▶ **What is required**: Please write out the whole listing that follows exactly; the pictures stay out.

▶ **Material provided**:
Content starts
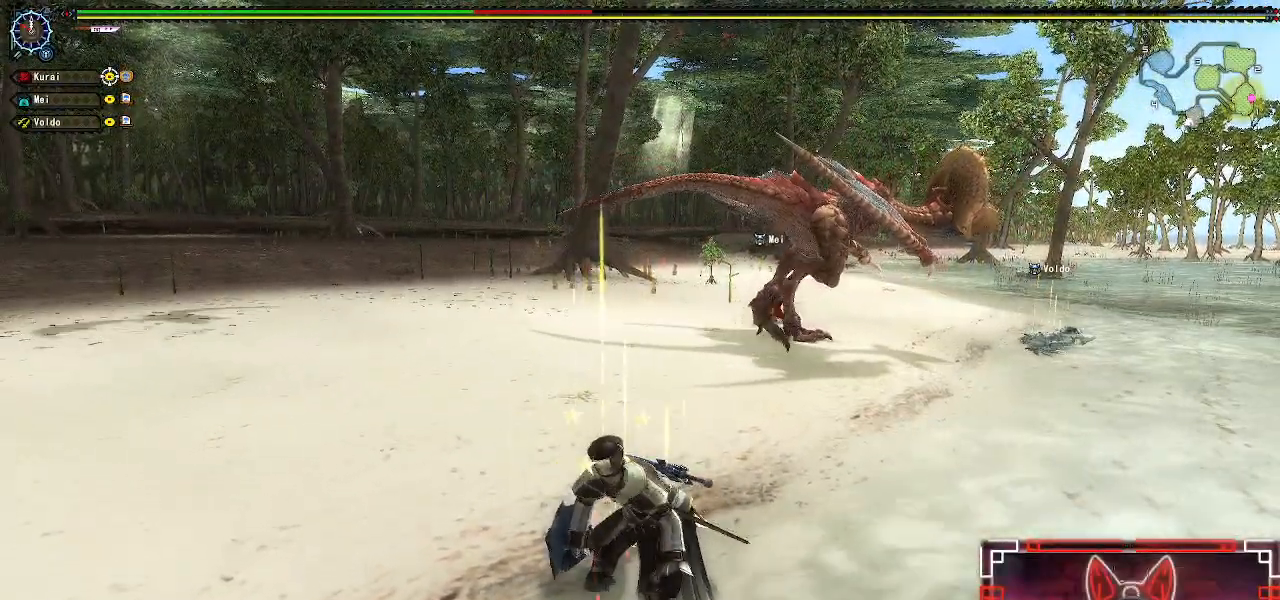
{"dt_ms": 500, "buttons": ["B", "X", "Y"], "left_stick": "left", "right_stick": "center", "events": [[67, "Y", "up"], [67, "left_stick", "right"], [83, "A", "down"], [150, "X", "down"], [150, "left_stick", "up"], [167, "Y", "down"], [200, "A", "up"], [200, "left_stick", "left"], [250, "X", "up"], [250, "left_stick", "down"], [317, "Y", "up"], [350, "A", "down"], [350, "left_stick", "right"], [400, "X", "down"], [417, "Y", "down"], [417, "left_stick", "up"], [467, "A", "up"], [467, "left_stick", "left"]]}
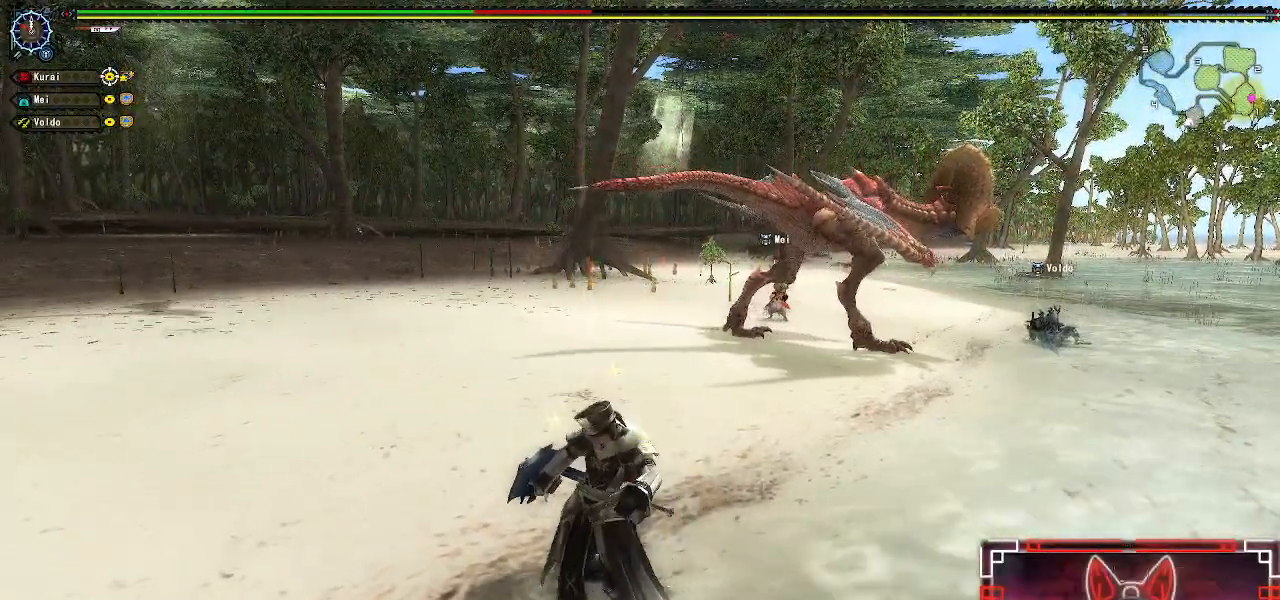
{"dt_ms": 500, "buttons": ["B", "X", "Y"], "left_stick": "right", "right_stick": "center", "events": [[33, "X", "up"], [50, "Y", "up"], [50, "left_stick", "down"], [100, "A", "down"], [150, "X", "down"], [150, "left_stick", "right"], [167, "Y", "down"], [200, "A", "up"], [233, "X", "up"], [233, "left_stick", "up"], [300, "Y", "up"], [300, "left_stick", "left"], [367, "A", "down"], [367, "left_stick", "down"], [400, "X", "down"], [400, "Y", "down"], [483, "left_stick", "right"], [500, "A", "up"]]}
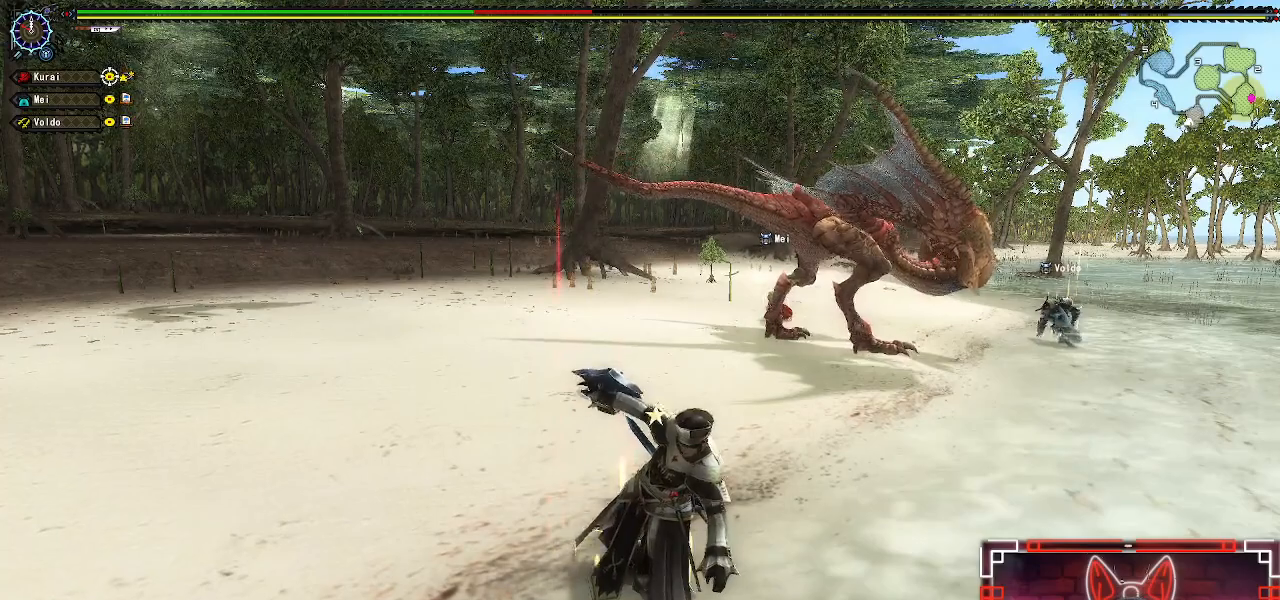
{"dt_ms": 500, "buttons": [], "left_stick": "down", "right_stick": "center", "events": [[17, "X", "up"], [50, "Y", "up"], [50, "left_stick", "up"], [133, "left_stick", "left"], [200, "B", "up"], [200, "left_stick", "down"], [300, "left_stick", "right"], [367, "left_stick", "up"], [417, "left_stick", "left"], [500, "left_stick", "down"]]}
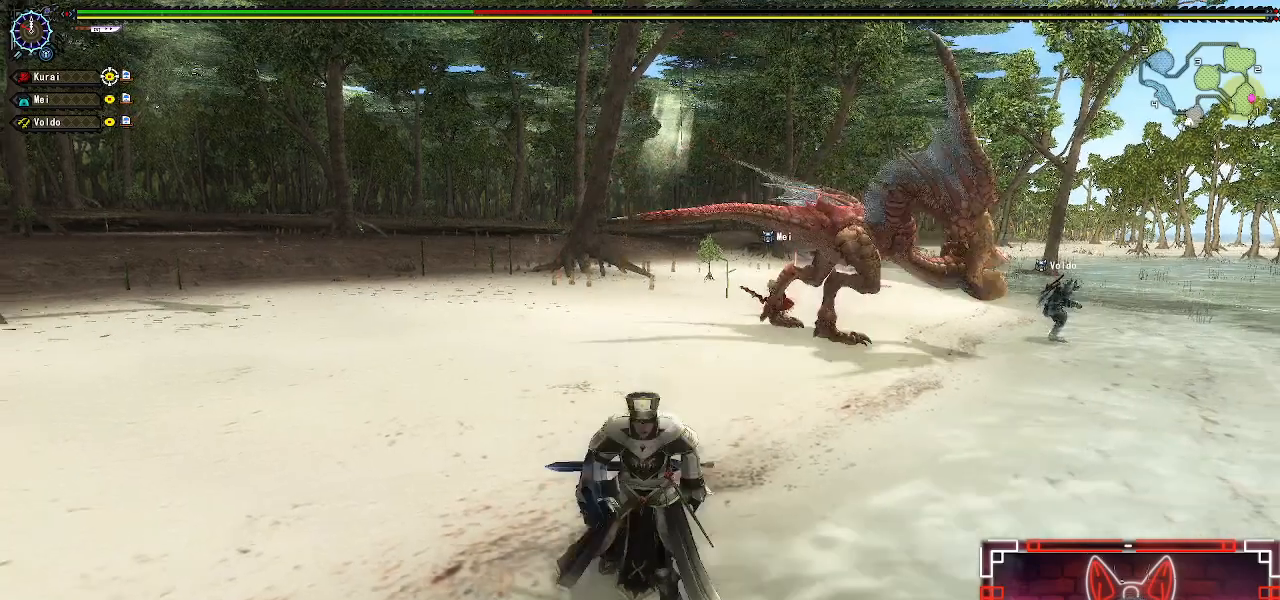
{"dt_ms": 500, "buttons": [], "left_stick": "right", "right_stick": "center", "events": [[83, "X", "down"], [250, "X", "up"], [317, "X", "down"], [433, "X", "up"], [450, "left_stick", "right"]]}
Content ends
▶ **Exercise response**:
{"dt_ms": 500, "buttons": ["B", "X", "Y"], "left_stick": "left", "right_stick": "center", "events": [[67, "Y", "up"], [67, "left_stick", "right"], [83, "A", "down"], [150, "X", "down"], [150, "left_stick", "up"], [167, "Y", "down"], [200, "A", "up"], [200, "left_stick", "left"], [250, "X", "up"], [250, "left_stick", "down"], [317, "Y", "up"], [350, "A", "down"], [350, "left_stick", "right"], [400, "X", "down"], [417, "Y", "down"], [417, "left_stick", "up"], [467, "A", "up"], [467, "left_stick", "left"]]}
{"dt_ms": 500, "buttons": ["B", "X", "Y"], "left_stick": "right", "right_stick": "center", "events": [[33, "X", "up"], [50, "Y", "up"], [50, "left_stick", "down"], [100, "A", "down"], [150, "X", "down"], [150, "left_stick", "right"], [167, "Y", "down"], [200, "A", "up"], [233, "X", "up"], [233, "left_stick", "up"], [300, "Y", "up"], [300, "left_stick", "left"], [367, "A", "down"], [367, "left_stick", "down"], [400, "X", "down"], [400, "Y", "down"], [483, "left_stick", "right"], [500, "A", "up"]]}
{"dt_ms": 500, "buttons": [], "left_stick": "down", "right_stick": "center", "events": [[17, "X", "up"], [50, "Y", "up"], [50, "left_stick", "up"], [133, "left_stick", "left"], [200, "B", "up"], [200, "left_stick", "down"], [300, "left_stick", "right"], [367, "left_stick", "up"], [417, "left_stick", "left"], [500, "left_stick", "down"]]}
{"dt_ms": 500, "buttons": [], "left_stick": "right", "right_stick": "center", "events": [[83, "X", "down"], [250, "X", "up"], [317, "X", "down"], [433, "X", "up"], [450, "left_stick", "right"]]}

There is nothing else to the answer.